Integrating large exotic animals and landscape plants takes skill. The plants may poison the animals, and the animals will almost certainly destroy the plants. The Rocherolles resolve this difficulty by creating space between the grassy paddocks, so that the animals can be surrounded by trees and shrubs without getting too close. Judy Steinhardt and the Rocherolles choose shrubs and trees with large leaves and startling flowers - such as catalpas, silk trees, and umbrella magnolias - that suit the exotic character of the fauna.
A lodge built by the Steinhardts and designed by New York architect Jacquelin T. Robertson on the newer property has now become their home.
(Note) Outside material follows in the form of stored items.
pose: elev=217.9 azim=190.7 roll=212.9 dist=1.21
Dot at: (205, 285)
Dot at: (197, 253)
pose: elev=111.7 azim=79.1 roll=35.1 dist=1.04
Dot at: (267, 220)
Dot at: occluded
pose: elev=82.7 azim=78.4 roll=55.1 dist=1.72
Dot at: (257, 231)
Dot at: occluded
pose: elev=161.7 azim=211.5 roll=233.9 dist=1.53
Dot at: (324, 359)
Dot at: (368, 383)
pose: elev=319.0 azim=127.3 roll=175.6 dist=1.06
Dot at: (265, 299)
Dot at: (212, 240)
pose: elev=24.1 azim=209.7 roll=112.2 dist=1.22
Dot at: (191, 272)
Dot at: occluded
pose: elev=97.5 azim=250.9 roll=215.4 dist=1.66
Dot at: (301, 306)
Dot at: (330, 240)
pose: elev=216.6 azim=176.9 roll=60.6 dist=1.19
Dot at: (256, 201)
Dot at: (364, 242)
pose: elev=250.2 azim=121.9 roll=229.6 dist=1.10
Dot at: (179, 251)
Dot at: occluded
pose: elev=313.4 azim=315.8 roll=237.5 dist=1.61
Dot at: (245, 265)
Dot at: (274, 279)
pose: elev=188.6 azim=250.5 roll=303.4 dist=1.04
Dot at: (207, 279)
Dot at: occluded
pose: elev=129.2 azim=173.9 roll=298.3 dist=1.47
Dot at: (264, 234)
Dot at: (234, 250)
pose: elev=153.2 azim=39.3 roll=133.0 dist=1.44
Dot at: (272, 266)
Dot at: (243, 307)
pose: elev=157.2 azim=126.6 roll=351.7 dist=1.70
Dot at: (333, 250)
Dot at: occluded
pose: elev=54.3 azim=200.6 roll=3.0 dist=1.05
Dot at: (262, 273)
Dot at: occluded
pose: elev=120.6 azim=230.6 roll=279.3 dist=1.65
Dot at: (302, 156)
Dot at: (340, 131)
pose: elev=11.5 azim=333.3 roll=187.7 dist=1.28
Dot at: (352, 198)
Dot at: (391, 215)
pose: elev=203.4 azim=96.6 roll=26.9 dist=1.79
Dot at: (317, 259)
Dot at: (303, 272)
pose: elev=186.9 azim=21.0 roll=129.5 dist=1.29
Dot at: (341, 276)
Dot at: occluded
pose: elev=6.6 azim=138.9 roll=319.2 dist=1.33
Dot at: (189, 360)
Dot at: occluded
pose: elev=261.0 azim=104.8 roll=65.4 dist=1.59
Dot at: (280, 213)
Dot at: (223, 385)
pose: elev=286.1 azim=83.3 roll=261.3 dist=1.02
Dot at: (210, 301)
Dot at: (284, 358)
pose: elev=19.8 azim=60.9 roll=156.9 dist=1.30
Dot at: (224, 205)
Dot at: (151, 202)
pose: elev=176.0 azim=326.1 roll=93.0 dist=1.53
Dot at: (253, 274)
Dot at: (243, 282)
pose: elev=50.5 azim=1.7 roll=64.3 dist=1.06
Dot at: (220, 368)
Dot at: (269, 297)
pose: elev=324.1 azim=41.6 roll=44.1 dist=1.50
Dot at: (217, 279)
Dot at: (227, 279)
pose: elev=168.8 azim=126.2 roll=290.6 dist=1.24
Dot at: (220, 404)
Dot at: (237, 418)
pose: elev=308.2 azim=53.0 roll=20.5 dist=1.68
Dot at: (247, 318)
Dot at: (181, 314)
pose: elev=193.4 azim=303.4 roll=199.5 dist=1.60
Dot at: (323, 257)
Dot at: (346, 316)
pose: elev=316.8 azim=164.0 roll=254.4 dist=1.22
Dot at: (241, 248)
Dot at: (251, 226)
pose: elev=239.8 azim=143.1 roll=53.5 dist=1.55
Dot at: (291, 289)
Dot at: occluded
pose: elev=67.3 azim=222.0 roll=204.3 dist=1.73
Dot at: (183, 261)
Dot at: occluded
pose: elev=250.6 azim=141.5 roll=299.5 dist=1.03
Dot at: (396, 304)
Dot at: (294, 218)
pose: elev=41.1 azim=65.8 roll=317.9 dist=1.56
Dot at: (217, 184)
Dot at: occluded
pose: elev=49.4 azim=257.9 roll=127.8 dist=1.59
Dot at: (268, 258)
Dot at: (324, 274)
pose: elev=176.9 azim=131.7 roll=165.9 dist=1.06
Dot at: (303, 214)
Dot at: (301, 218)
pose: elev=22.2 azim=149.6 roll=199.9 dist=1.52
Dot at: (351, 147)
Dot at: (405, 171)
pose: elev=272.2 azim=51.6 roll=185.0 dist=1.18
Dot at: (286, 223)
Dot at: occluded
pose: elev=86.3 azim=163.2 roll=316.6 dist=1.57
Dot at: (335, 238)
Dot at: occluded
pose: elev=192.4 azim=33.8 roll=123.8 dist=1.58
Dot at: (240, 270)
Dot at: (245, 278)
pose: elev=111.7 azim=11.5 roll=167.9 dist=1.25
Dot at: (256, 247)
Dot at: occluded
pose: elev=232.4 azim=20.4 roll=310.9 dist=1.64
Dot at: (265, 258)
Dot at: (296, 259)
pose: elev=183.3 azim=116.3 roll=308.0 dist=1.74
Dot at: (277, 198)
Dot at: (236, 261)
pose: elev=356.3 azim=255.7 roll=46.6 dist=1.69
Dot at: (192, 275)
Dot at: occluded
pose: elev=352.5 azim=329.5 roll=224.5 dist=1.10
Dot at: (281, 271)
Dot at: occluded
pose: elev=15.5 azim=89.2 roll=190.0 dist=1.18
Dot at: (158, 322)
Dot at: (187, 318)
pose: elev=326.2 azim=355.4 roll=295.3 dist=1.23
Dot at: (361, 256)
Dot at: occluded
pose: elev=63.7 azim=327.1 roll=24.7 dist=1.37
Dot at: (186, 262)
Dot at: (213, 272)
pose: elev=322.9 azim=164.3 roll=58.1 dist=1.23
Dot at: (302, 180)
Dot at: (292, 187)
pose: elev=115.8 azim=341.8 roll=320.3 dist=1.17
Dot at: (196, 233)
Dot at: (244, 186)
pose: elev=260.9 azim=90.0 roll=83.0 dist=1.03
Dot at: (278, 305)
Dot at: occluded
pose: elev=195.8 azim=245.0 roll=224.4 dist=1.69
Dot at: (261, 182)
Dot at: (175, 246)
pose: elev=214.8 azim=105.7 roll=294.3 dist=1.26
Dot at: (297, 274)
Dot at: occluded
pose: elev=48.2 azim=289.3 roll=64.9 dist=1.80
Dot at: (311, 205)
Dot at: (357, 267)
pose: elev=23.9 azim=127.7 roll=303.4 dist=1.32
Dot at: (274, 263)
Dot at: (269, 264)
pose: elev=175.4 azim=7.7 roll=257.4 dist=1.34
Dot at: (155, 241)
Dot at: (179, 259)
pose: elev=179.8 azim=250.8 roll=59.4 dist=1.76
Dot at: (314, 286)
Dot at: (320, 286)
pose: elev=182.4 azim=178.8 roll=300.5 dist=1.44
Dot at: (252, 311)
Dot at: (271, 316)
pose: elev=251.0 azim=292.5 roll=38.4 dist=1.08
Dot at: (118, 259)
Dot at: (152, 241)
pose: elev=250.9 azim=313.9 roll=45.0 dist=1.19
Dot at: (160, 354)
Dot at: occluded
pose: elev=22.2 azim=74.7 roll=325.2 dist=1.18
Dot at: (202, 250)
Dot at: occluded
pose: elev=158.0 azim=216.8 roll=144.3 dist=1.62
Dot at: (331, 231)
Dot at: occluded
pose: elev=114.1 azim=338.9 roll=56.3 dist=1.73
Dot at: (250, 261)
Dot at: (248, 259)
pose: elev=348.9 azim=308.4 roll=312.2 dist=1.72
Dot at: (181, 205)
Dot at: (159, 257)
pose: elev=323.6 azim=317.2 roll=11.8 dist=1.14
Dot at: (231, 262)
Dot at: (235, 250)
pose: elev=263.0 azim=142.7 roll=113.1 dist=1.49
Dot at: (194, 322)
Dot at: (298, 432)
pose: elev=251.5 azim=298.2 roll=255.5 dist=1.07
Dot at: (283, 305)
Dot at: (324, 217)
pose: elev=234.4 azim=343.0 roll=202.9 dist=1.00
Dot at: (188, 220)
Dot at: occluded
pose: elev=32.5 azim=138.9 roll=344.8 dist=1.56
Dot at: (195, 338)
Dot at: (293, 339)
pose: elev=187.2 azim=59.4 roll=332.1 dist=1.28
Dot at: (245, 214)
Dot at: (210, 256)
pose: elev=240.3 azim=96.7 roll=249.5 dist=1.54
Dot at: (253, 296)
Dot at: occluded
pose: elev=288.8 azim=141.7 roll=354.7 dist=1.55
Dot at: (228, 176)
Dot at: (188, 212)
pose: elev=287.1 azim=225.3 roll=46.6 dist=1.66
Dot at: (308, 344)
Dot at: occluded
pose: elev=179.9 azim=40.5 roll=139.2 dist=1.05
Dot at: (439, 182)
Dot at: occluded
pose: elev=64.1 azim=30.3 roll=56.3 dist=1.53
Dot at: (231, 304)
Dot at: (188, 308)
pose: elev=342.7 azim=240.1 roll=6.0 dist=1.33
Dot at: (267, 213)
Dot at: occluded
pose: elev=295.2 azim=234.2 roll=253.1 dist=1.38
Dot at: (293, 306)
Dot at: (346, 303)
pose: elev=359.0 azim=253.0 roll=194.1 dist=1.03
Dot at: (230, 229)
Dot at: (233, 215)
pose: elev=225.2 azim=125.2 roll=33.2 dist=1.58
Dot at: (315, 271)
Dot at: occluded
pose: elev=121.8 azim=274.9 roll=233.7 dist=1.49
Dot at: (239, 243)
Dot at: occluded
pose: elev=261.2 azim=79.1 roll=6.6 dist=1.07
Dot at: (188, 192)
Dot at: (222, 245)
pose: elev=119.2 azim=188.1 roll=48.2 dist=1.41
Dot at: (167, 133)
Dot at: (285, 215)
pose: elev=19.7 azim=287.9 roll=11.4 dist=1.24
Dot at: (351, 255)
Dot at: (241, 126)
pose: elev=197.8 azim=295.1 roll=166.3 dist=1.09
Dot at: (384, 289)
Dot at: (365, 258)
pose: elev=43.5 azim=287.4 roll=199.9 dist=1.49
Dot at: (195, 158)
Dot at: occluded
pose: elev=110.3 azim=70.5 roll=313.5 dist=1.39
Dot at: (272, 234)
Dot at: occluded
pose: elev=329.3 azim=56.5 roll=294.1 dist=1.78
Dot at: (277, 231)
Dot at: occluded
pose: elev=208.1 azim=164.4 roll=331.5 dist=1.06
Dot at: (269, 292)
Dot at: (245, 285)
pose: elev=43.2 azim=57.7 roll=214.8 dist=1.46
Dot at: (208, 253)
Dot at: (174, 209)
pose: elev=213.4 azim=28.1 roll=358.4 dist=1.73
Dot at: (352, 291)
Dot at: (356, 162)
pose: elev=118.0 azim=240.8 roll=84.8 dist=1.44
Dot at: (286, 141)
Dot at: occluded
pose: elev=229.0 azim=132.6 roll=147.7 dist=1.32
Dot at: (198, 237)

Paddocks for the animals come within a few feet of the house, so the Steinhardts' breakfast is sometimes observed by alpacas and Sicilian donkeys. Peacocks - some pure white - scratch up the labels of alpine plants, but a happy resolution to even this difficulty will surely be found.
Plant collectors are often ruled by passion rather than aesthetics. Michael Steinhardt and his designers, Jerome and Carole Rocherolle, strive to organize the collections in this 54-acre property into a pleasing whole instead of a horticultural mishmash.
GROUPING The plants are arranged thematically, most often by genus. A collection of Japanese maples would lose its impact if spread out over the property instead of located in a distinct area. In such a setting, the subtle attributes of the different species and cultivars can more easily be compared.
MASS PLANTING Collectors often grow one or two of a plant before moving on to acquire new species. On their large property, the Steinhardts understand that their prized species need to be planted in great masses for maximum impact.
A SCENE Gardens by passionate collectors often look like a plant nursery.
The Rocherolles make sure that even the most unusual species is sited
unobtrusively. The family’s menagerie of animals also helps to
complete the illusion of the garden as an idealized landscape.